Denizcilik Müzesi, 17. yüzyılın ortalarında inşa edilen Gripe kalesinin topraklarında yer almaktadır. Koleksiyon için iki salona ayrılmış bir katın tamamı ayrıldı. İlki, sivil deniz seyrüseferine adanmış sergiler içeriyor ve ikincisi, ziyaretçileri Hırvat deniz kuvvetlerinin gelişimiyle tanıştırıyor.
Serginin öne çıkan özelliği, dünyanın en eski örneklerini içeren bir torpido koleksiyonu.

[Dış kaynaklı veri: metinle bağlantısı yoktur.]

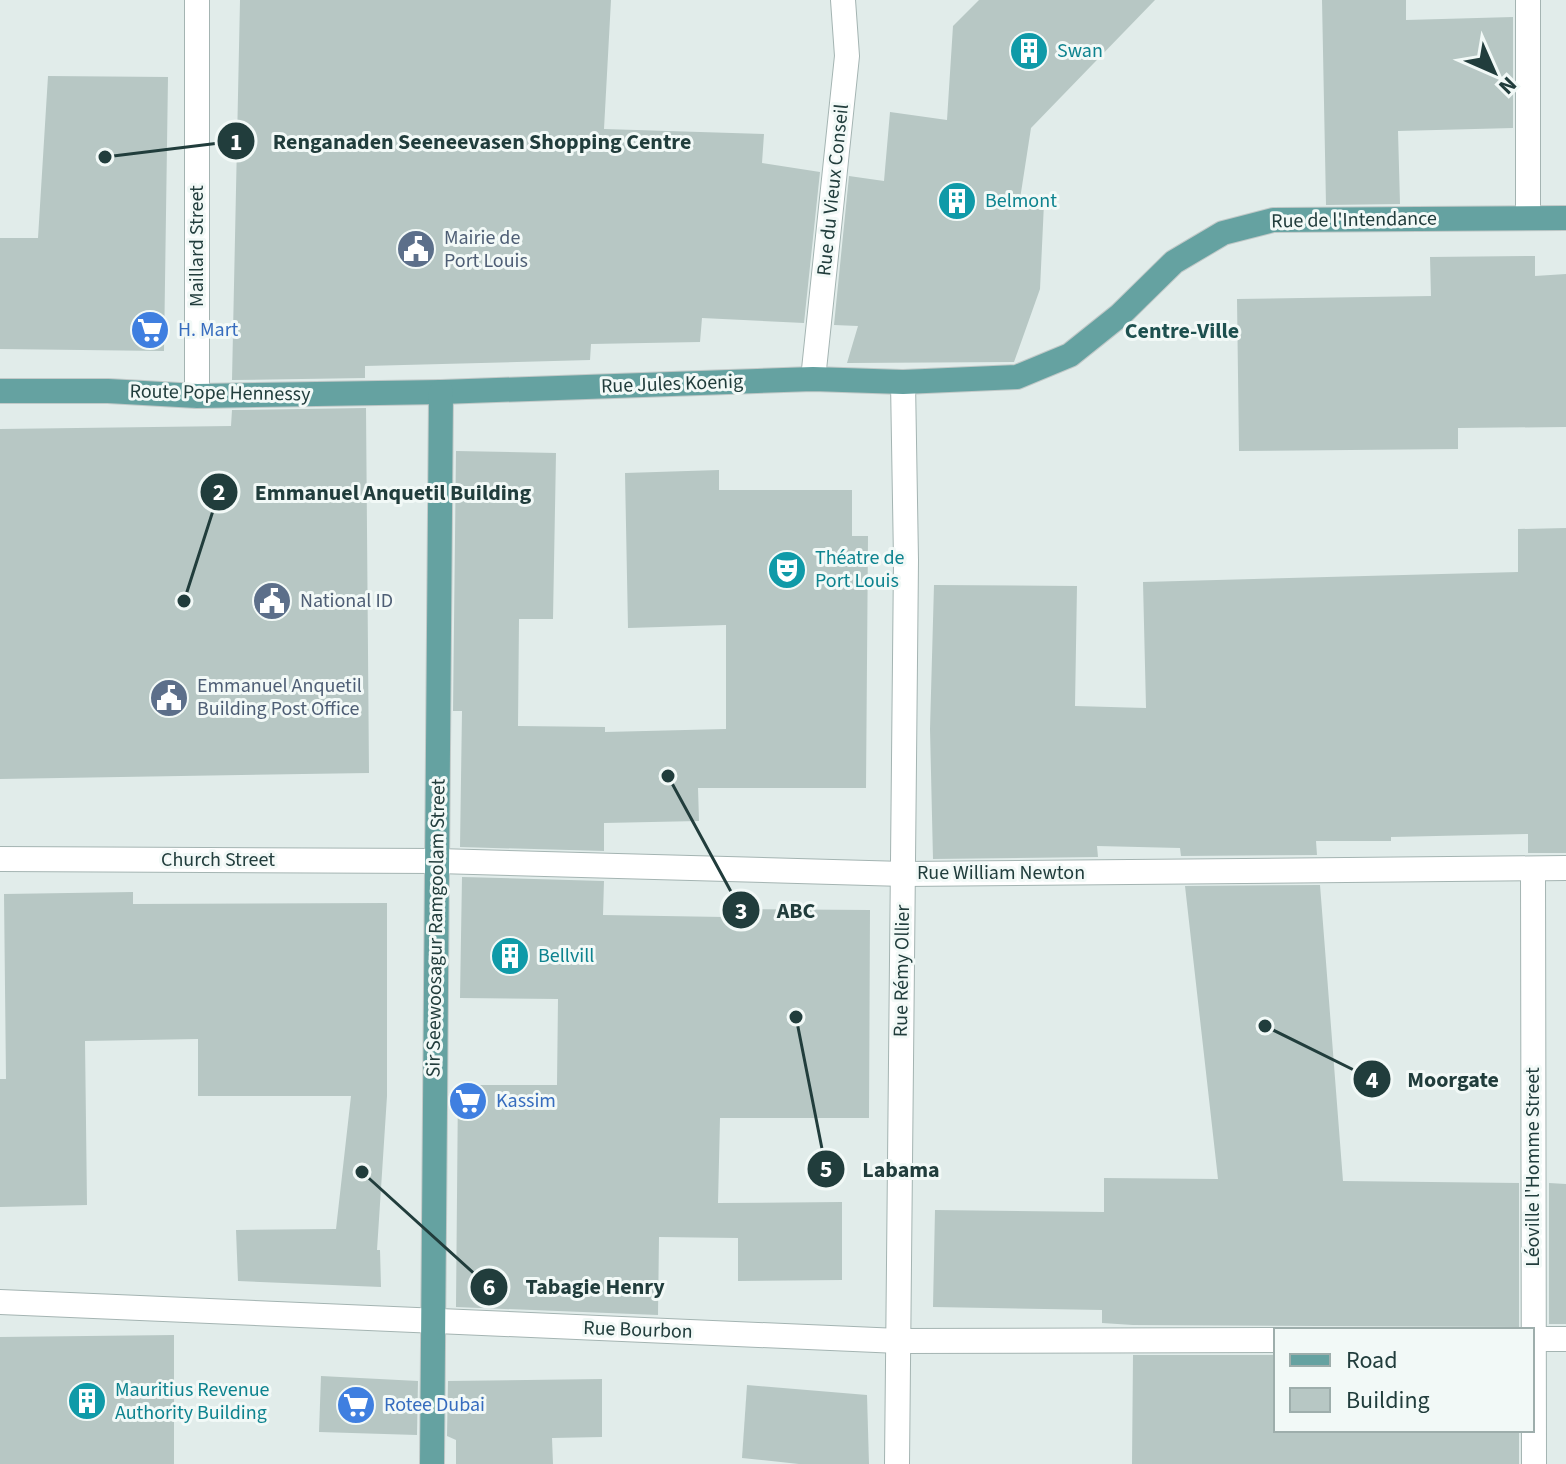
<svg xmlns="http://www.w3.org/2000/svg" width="1566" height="1464" font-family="'Source Sans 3',sans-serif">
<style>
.building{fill:#b7c7c4}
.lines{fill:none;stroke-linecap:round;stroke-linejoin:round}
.minor-casing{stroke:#a4b4b2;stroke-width:26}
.major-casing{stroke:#c1c9c8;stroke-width:26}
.minor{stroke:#fff;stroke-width:24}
.major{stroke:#65a2a1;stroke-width:24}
.labels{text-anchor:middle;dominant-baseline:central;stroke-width:6;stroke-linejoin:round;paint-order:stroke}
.culture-label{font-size:20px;fill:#0d838f;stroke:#f2f9f7;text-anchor:start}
.street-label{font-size:20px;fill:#213d3c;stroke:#f2f9f7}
.service-label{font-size:20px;fill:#4e5e75;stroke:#f2f9f7;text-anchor:start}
.shop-label{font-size:20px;fill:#366cbe;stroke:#f2f9f7;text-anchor:start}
.neighbourhood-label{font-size:22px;font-weight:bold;fill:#1d504f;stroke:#f2f9f7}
.leader{fill:none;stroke:#213d3c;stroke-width:3}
.callout-dot{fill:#213d3c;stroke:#f2f9f7;stroke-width:3}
.mark-label{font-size:24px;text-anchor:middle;font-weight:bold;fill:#fff}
.callout-label{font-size:22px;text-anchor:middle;font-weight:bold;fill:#213d3c;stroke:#f2f9f7;stroke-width:6;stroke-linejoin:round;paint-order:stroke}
</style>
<rect width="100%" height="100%" fill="#e1ecea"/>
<!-- building -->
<g class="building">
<path d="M240,0h371l-7,129 160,5 -2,29 58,9 -16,151 -102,-5 -2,24 -109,2 -1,16 -225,6v12l-133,2z"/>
<path d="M979,0h176l-124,128 -11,71 24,4 -4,86 -26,73 -167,1 11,-37 -24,-1 15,-149 35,5 6,-69 57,8 6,-94z"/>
<path d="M1322,0h84v20l107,-3v111l-115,3 2,73 -74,1z"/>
<path d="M48,76l120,1 -4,274 -164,-2v-111h38z"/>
<path d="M1535,256v20l31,-2v153l-108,1v21l-219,2 -2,-152 194,-3 -1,-39z"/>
<path d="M366,408l3,365 -369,6v-350l231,-3 1,-16z"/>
<path d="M456,451l100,2 -3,166h-34l-1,107 87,1v5l121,-3v-104l-98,3 -3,-155 94,-3v20h133v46h16l-2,252h-168l1,33 -95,2v28l-144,-4 2,-136h-9z"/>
<path d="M1566,528v325h-38v-19l-137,3v4h-75l1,14 -136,1 -1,-8 -83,-2 1,11 -165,2 -3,-130 4,-144 143,1 -2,120 71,2 -3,-126 375,-10v-43z"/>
<path d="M462,877l142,4 -1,34 121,2 -2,-8 148,1 -1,208h-149l-2,85 124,-1v78l-104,1v-43l-79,-1 -1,78 -202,-8 2,-222h99l1,-86 -98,-1z"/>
<path d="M1320,885l23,296 176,2v144l-386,-2 -31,-2v-13l-169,-3 2,-97 169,2v-34l114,1 -33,-293z"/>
<path d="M133,892v12l254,-1v193l-10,154h3l1,37 -143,-6 -2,-51 100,-1 15,-133h-153v-57l-113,2 2,164 -87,2v-128h6l-2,-185z"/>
<path d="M1549,1183l17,1v140h-17z"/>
<path d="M174,1335v129h-174v-127z"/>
<path d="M1133,1355h143v75h243v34h-387z"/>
<path d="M321,1376l97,5 -1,54 -98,-3z"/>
<path d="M602,1379v58l-50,1 1,26h-97v-24l-9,-4 1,-55z"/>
<path d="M747,1385l120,10 2,69h-70l-57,-6z"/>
</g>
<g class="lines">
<!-- minor casing -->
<g class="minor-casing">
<g id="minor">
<path d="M197,0v396"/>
<path d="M1528,217v-217"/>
<path d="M813,379l34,-323 -4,-56"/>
<path d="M0,859l437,2 467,13 662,-6"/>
<path d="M1533,869l1,595"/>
<path d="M0,1302l899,39 377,-1"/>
<path d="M1532,1339h34"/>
<path d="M897,1464l9,-904 -3,-178"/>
</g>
</g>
<!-- major casing -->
<g class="major-casing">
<g id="major">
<path d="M0,391h108l89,5 244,-4 372,-13 90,3 114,-5 53,-22 50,-40 54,-53 49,-29 50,-13 293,-2"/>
<path d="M432,1464l9,-1072"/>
</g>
</g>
<!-- minor -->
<use href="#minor" class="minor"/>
<!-- major -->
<use href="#major" class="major"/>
</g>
<!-- icons -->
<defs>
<g id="building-disc" transform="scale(2)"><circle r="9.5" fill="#0f9aa8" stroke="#f2f9f7"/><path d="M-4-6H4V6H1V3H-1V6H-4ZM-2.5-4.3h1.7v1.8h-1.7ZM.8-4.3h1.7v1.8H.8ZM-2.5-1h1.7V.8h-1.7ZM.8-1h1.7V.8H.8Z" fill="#fff"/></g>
<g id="civic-disc" transform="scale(2)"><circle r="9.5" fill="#5c6f8a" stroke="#f2f9f7"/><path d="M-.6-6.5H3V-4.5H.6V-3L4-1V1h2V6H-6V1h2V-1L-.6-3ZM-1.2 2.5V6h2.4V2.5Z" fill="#fff"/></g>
<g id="supermarket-disc" transform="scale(2)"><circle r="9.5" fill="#3f7fe0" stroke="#f2f9f7"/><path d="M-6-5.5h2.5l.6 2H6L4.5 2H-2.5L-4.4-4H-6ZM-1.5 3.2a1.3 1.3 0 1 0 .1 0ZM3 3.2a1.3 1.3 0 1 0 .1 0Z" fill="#fff"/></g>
<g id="theatre-disc" transform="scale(2)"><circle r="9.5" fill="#0f9aa8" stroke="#f2f9f7"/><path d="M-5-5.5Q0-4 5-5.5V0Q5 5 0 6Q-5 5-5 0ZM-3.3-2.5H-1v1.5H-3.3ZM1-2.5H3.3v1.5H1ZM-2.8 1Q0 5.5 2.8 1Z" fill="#fff"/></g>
</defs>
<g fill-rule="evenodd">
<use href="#building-disc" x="1029" y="51"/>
<use href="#building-disc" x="957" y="201"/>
<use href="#civic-disc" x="416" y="249"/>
<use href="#supermarket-disc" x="150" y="330"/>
<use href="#theatre-disc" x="787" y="570"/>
<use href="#civic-disc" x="272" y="601"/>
<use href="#civic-disc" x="169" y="698"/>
<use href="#building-disc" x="510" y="956"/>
<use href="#supermarket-disc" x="468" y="1101"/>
<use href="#building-disc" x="87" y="1401"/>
<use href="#supermarket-disc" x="356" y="1405"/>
</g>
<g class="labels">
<!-- culture labels -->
<g class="culture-label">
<text x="1057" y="51">Swan</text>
<text x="985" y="201">Belmont</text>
<text x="815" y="558">Théatre de<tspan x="815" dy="23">Port Louis</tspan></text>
<text x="538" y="956">Bellvill</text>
<text x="115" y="1390">Mauritius Revenue<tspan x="115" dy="23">Authority Building</tspan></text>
</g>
<!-- street labels -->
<g class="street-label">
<text transform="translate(833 190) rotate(-84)">Rue du Vieux Conseil</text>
<text transform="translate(1354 220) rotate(-1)">Rue de l'Intendance</text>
<text transform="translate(197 246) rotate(-90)">Maillard Street</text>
<text transform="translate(672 384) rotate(-2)">Rue Jules Koenig</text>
<text transform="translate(220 393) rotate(1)">Route Pope Hennessy</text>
<text x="218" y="860">Church Street</text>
<text x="1001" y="873">Rue William Newton</text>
<text transform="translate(436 928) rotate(-89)">Sir Seewoosagur Ramgoolam Street</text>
<text transform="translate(902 971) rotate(-89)">Rue Rémy Ollier</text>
<text transform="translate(1533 1167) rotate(-90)">Léoville l'Homme Street</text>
<text transform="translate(638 1330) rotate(2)">Rue Bourbon</text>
</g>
<!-- service labels -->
<g class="service-label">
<text x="444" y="238">Mairie de<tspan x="444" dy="23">Port Louis</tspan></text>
<text x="300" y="601">National ID</text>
<text x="197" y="686">Emmanuel Anquetil<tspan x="197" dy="23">Building Post Office</tspan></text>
</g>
<!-- shop labels -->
<g class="shop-label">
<text x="178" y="330">H. Mart</text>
<text x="496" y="1101">Kassim</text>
<text x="384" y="1405">Rotee Dubai</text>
</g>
<!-- neighbourhood labels -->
<g class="neighbourhood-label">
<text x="1182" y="331">Centre-Ville</text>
</g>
</g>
<!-- callouts -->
<path class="leader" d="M105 157L236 141M184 601L219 492M668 776L741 910M1265 1026L1372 1079M796 1017L826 1169M362 1172L489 1287"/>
<g class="callout-dot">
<circle cx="105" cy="157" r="8"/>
<circle cx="184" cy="601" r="8"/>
<circle cx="668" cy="776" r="8"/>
<circle cx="1265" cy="1026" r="8"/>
<circle cx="796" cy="1017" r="8"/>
<circle cx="362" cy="1172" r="8"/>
<circle cx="236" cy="141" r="20"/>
<circle cx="219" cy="492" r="20"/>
<circle cx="741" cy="910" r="20"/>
<circle cx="1372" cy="1079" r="20"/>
<circle cx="826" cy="1169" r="20"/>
<circle cx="489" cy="1287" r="20"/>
</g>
<g class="mark-label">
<text x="236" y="150">1</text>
<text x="219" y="500">2</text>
<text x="741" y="919">3</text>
<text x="1372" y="1088">4</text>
<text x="826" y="1177">5</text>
<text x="489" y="1295">6</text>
</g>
<g class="callout-label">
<text x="482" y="149">Renganaden Seeneevasen Shopping Centre</text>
<text x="393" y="500">Emmanuel Anquetil Building</text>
<text x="796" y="918">ABC</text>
<text x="1453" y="1087">Moorgate</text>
<text x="901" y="1177">Labama</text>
<text x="595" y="1294">Tabagie Henry</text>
</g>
<!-- legend -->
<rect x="1274" y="1328" width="260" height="104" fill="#f2f9f7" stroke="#9eaeac" stroke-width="2"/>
<rect x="1290" y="1354" width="40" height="12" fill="#65a2a1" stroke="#9eaeac" stroke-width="2"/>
<text x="1346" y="1368" font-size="24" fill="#213d3c">Road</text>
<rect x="1290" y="1388" width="40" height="24" fill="#b7c7c4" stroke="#9eaeac" stroke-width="2"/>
<text x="1346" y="1408" font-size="24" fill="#213d3c">Building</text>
<!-- north arrow -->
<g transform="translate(1494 72) rotate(135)" stroke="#f2f9f7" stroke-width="6" paint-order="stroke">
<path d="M0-6L14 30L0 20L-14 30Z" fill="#213d3c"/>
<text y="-12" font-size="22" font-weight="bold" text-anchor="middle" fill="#213d3c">N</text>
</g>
</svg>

Stantlarda ayrıca eski deniz haritalarını, seyir aletlerini, deniz formunu ve çapaları da göreceksiniz.
etnografya müzesi
1910 yılında kurulan Split Etnografya Müzesi'nin sergisi, bugün Halk Meydanı'ndaki eski Belediye Binası binasında bulunuyor. XIV yüzyılda inşa edilmiştir. Gotik tarzda, konak Dalmaçya'daki en güzel binalardan biri olarak adlandırılır.
Bölgenin farklı bölgelerinde toplanan koleksiyon, ziyaretçilere Dalmaçya'nın el sanatları ve halk el sanatları, Hırvatistan kültürü ve Güneydoğu Avrupa tarihi hakkında bilgi veriyor. Diğer şeylerin yanı sıra, sergi stantları, Dalmaçya sakinlerinin halk kıyafetlerini ve süslemelerini, ustaların kendi başyapıtlarını yarattığı araçları, araçlarını sergiliyor. Tezgahlar, mücevher aletleri, çömlek çarkları, doğrama ve marangozluk aletleri göreceksiniz.
Şehir sakinlerinin evlerinin iç mekanları için seçenekler sunan fuarın bir kısmı özel ilgiyi hak ediyor. Atmosfer, 19. yüzyılın ikinci yarısı için tipiktir. ve yirminci yüzyılın başlangıcı, o yılların hakiki mobilyalarından, ev eşyalarından, tekstillerinden ve sofra takımlarından yeniden yaratıldı.